------ Extracted entries ------
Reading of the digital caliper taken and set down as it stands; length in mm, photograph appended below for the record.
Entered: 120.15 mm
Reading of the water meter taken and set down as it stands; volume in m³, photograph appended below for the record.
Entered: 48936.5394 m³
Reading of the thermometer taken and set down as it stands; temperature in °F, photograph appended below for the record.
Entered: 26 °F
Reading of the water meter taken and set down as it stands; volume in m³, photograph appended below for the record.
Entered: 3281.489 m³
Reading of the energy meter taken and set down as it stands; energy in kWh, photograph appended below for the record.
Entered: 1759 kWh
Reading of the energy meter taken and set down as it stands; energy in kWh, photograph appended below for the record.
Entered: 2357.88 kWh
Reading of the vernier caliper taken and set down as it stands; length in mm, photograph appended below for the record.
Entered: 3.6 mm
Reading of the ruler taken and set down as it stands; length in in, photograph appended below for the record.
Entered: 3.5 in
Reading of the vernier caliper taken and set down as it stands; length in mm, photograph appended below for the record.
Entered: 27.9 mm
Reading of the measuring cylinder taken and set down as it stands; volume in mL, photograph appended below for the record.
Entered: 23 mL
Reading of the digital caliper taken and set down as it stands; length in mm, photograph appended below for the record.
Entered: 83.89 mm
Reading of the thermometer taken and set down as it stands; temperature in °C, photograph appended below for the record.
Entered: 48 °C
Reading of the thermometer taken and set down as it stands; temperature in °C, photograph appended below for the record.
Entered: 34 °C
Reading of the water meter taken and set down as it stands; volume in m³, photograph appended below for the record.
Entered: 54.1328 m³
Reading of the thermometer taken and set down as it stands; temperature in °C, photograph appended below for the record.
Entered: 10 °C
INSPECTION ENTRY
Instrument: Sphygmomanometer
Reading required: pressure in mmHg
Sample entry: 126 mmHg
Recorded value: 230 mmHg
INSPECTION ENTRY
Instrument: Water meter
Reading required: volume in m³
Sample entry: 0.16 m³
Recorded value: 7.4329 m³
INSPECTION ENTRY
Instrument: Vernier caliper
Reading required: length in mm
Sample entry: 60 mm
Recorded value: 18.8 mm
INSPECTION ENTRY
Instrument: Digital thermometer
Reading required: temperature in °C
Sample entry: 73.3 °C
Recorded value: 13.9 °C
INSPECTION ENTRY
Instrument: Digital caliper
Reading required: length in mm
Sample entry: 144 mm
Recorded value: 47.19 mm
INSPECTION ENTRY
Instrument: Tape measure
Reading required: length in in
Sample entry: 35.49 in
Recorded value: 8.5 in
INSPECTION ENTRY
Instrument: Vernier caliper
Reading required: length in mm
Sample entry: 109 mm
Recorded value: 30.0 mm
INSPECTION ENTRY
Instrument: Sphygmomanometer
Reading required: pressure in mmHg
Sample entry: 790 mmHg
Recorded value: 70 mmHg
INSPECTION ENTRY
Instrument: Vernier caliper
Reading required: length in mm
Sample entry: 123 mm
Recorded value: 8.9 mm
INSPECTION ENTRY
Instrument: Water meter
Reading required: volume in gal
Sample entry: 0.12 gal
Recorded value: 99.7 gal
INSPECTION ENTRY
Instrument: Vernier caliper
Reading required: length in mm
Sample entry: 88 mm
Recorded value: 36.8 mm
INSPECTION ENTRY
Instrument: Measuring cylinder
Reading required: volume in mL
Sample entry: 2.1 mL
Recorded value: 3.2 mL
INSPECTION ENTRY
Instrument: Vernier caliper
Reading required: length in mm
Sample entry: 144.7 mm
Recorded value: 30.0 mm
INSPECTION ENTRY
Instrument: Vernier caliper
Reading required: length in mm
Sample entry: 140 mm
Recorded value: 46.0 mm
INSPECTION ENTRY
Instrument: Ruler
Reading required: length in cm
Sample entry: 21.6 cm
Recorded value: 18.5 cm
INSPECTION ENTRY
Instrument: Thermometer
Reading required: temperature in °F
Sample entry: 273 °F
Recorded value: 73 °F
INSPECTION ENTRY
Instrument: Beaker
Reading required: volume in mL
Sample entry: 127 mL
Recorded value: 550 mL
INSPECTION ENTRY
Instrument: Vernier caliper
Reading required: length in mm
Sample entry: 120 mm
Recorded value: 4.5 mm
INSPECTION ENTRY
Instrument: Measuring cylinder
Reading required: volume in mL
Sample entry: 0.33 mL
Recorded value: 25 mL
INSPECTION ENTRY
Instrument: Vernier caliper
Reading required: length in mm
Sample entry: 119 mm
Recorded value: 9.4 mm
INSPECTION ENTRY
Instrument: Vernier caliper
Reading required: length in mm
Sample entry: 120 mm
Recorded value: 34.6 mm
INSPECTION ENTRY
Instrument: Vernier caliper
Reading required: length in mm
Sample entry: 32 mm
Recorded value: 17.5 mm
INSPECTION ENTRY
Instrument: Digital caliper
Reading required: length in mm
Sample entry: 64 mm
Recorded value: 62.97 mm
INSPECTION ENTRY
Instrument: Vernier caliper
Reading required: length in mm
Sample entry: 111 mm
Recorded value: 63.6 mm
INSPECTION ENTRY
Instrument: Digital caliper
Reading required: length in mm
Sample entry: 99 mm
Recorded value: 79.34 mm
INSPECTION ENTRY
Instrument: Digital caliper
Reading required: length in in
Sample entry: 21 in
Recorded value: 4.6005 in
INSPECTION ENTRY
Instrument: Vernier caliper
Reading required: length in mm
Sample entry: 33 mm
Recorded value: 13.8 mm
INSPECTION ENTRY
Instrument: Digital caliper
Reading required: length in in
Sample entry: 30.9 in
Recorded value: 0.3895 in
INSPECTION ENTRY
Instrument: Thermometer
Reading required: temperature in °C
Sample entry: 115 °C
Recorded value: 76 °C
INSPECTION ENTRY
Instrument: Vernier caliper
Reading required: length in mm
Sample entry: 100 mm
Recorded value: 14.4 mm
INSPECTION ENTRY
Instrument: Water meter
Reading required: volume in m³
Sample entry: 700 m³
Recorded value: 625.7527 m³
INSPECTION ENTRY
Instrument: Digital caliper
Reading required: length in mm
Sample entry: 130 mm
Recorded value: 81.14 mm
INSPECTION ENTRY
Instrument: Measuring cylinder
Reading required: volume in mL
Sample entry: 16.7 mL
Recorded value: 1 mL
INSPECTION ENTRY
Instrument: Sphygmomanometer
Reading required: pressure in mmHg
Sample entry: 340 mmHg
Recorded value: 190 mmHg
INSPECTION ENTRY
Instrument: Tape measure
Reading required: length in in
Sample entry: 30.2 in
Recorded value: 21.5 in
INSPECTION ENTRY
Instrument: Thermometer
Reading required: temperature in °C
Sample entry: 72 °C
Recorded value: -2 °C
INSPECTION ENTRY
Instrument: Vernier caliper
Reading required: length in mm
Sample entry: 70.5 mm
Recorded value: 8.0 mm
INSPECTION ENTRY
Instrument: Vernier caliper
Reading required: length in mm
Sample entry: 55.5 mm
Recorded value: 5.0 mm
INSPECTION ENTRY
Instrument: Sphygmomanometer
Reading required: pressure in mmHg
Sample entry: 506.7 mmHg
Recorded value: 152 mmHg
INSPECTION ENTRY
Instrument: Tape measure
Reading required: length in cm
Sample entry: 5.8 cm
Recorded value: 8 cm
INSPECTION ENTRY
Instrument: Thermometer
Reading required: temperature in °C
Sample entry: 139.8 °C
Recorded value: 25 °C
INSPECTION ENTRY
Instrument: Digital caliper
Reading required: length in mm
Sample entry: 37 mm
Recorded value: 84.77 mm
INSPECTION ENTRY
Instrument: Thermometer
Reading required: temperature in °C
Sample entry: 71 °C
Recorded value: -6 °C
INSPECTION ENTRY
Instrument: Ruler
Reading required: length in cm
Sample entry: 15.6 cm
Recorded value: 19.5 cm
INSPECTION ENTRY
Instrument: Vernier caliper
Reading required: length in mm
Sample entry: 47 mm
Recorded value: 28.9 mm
------
■ **What you need to do**:
Retype the lines of every item above exactly as they appear, from the first to the last.

■ **Answer section**:
Reading of the digital caliper taken and set down as it stands; length in mm, photograph appended below for the record.
Entered: 120.15 mm
Reading of the water meter taken and set down as it stands; volume in m³, photograph appended below for the record.
Entered: 48936.5394 m³
Reading of the thermometer taken and set down as it stands; temperature in °F, photograph appended below for the record.
Entered: 26 °F
Reading of the water meter taken and set down as it stands; volume in m³, photograph appended below for the record.
Entered: 3281.489 m³
Reading of the energy meter taken and set down as it stands; energy in kWh, photograph appended below for the record.
Entered: 1759 kWh
Reading of the energy meter taken and set down as it stands; energy in kWh, photograph appended below for the record.
Entered: 2357.88 kWh
Reading of the vernier caliper taken and set down as it stands; length in mm, photograph appended below for the record.
Entered: 3.6 mm
Reading of the ruler taken and set down as it stands; length in in, photograph appended below for the record.
Entered: 3.5 in
Reading of the vernier caliper taken and set down as it stands; length in mm, photograph appended below for the record.
Entered: 27.9 mm
Reading of the measuring cylinder taken and set down as it stands; volume in mL, photograph appended below for the record.
Entered: 23 mL
Reading of the digital caliper taken and set down as it stands; length in mm, photograph appended below for the record.
Entered: 83.89 mm
Reading of the thermometer taken and set down as it stands; temperature in °C, photograph appended below for the record.
Entered: 48 °C
Reading of the thermometer taken and set down as it stands; temperature in °C, photograph appended below for the record.
Entered: 34 °C
Reading of the water meter taken and set down as it stands; volume in m³, photograph appended below for the record.
Entered: 54.1328 m³
Reading of the thermometer taken and set down as it stands; temperature in °C, photograph appended below for the record.
Entered: 10 °C
INSPECTION ENTRY
Instrument: Sphygmomanometer
Reading required: pressure in mmHg
Sample entry: 126 mmHg
Recorded value: 230 mmHg
INSPECTION ENTRY
Instrument: Water meter
Reading required: volume in m³
Sample entry: 0.16 m³
Recorded value: 7.4329 m³
INSPECTION ENTRY
Instrument: Vernier caliper
Reading required: length in mm
Sample entry: 60 mm
Recorded value: 18.8 mm
INSPECTION ENTRY
Instrument: Digital thermometer
Reading required: temperature in °C
Sample entry: 73.3 °C
Recorded value: 13.9 °C
INSPECTION ENTRY
Instrument: Digital caliper
Reading required: length in mm
Sample entry: 144 mm
Recorded value: 47.19 mm
INSPECTION ENTRY
Instrument: Tape measure
Reading required: length in in
Sample entry: 35.49 in
Recorded value: 8.5 in
INSPECTION ENTRY
Instrument: Vernier caliper
Reading required: length in mm
Sample entry: 109 mm
Recorded value: 30.0 mm
INSPECTION ENTRY
Instrument: Sphygmomanometer
Reading required: pressure in mmHg
Sample entry: 790 mmHg
Recorded value: 70 mmHg
INSPECTION ENTRY
Instrument: Vernier caliper
Reading required: length in mm
Sample entry: 123 mm
Recorded value: 8.9 mm
INSPECTION ENTRY
Instrument: Water meter
Reading required: volume in gal
Sample entry: 0.12 gal
Recorded value: 99.7 gal
INSPECTION ENTRY
Instrument: Vernier caliper
Reading required: length in mm
Sample entry: 88 mm
Recorded value: 36.8 mm
INSPECTION ENTRY
Instrument: Measuring cylinder
Reading required: volume in mL
Sample entry: 2.1 mL
Recorded value: 3.2 mL
INSPECTION ENTRY
Instrument: Vernier caliper
Reading required: length in mm
Sample entry: 144.7 mm
Recorded value: 30.0 mm
INSPECTION ENTRY
Instrument: Vernier caliper
Reading required: length in mm
Sample entry: 140 mm
Recorded value: 46.0 mm
INSPECTION ENTRY
Instrument: Ruler
Reading required: length in cm
Sample entry: 21.6 cm
Recorded value: 18.5 cm
INSPECTION ENTRY
Instrument: Thermometer
Reading required: temperature in °F
Sample entry: 273 °F
Recorded value: 73 °F
INSPECTION ENTRY
Instrument: Beaker
Reading required: volume in mL
Sample entry: 127 mL
Recorded value: 550 mL
INSPECTION ENTRY
Instrument: Vernier caliper
Reading required: length in mm
Sample entry: 120 mm
Recorded value: 4.5 mm
INSPECTION ENTRY
Instrument: Measuring cylinder
Reading required: volume in mL
Sample entry: 0.33 mL
Recorded value: 25 mL
INSPECTION ENTRY
Instrument: Vernier caliper
Reading required: length in mm
Sample entry: 119 mm
Recorded value: 9.4 mm
INSPECTION ENTRY
Instrument: Vernier caliper
Reading required: length in mm
Sample entry: 120 mm
Recorded value: 34.6 mm
INSPECTION ENTRY
Instrument: Vernier caliper
Reading required: length in mm
Sample entry: 32 mm
Recorded value: 17.5 mm
INSPECTION ENTRY
Instrument: Digital caliper
Reading required: length in mm
Sample entry: 64 mm
Recorded value: 62.97 mm
INSPECTION ENTRY
Instrument: Vernier caliper
Reading required: length in mm
Sample entry: 111 mm
Recorded value: 63.6 mm
INSPECTION ENTRY
Instrument: Digital caliper
Reading required: length in mm
Sample entry: 99 mm
Recorded value: 79.34 mm
INSPECTION ENTRY
Instrument: Digital caliper
Reading required: length in in
Sample entry: 21 in
Recorded value: 4.6005 in
INSPECTION ENTRY
Instrument: Vernier caliper
Reading required: length in mm
Sample entry: 33 mm
Recorded value: 13.8 mm
INSPECTION ENTRY
Instrument: Digital caliper
Reading required: length in in
Sample entry: 30.9 in
Recorded value: 0.3895 in
INSPECTION ENTRY
Instrument: Thermometer
Reading required: temperature in °C
Sample entry: 115 °C
Recorded value: 76 °C
INSPECTION ENTRY
Instrument: Vernier caliper
Reading required: length in mm
Sample entry: 100 mm
Recorded value: 14.4 mm
INSPECTION ENTRY
Instrument: Water meter
Reading required: volume in m³
Sample entry: 700 m³
Recorded value: 625.7527 m³
INSPECTION ENTRY
Instrument: Digital caliper
Reading required: length in mm
Sample entry: 130 mm
Recorded value: 81.14 mm
INSPECTION ENTRY
Instrument: Measuring cylinder
Reading required: volume in mL
Sample entry: 16.7 mL
Recorded value: 1 mL
INSPECTION ENTRY
Instrument: Sphygmomanometer
Reading required: pressure in mmHg
Sample entry: 340 mmHg
Recorded value: 190 mmHg
INSPECTION ENTRY
Instrument: Tape measure
Reading required: length in in
Sample entry: 30.2 in
Recorded value: 21.5 in
INSPECTION ENTRY
Instrument: Thermometer
Reading required: temperature in °C
Sample entry: 72 °C
Recorded value: -2 °C
INSPECTION ENTRY
Instrument: Vernier caliper
Reading required: length in mm
Sample entry: 70.5 mm
Recorded value: 8.0 mm
INSPECTION ENTRY
Instrument: Vernier caliper
Reading required: length in mm
Sample entry: 55.5 mm
Recorded value: 5.0 mm
INSPECTION ENTRY
Instrument: Sphygmomanometer
Reading required: pressure in mmHg
Sample entry: 506.7 mmHg
Recorded value: 152 mmHg
INSPECTION ENTRY
Instrument: Tape measure
Reading required: length in cm
Sample entry: 5.8 cm
Recorded value: 8 cm
INSPECTION ENTRY
Instrument: Thermometer
Reading required: temperature in °C
Sample entry: 139.8 °C
Recorded value: 25 °C
INSPECTION ENTRY
Instrument: Digital caliper
Reading required: length in mm
Sample entry: 37 mm
Recorded value: 84.77 mm
INSPECTION ENTRY
Instrument: Thermometer
Reading required: temperature in °C
Sample entry: 71 °C
Recorded value: -6 °C
INSPECTION ENTRY
Instrument: Ruler
Reading required: length in cm
Sample entry: 15.6 cm
Recorded value: 19.5 cm
INSPECTION ENTRY
Instrument: Vernier caliper
Reading required: length in mm
Sample entry: 47 mm
Recorded value: 28.9 mm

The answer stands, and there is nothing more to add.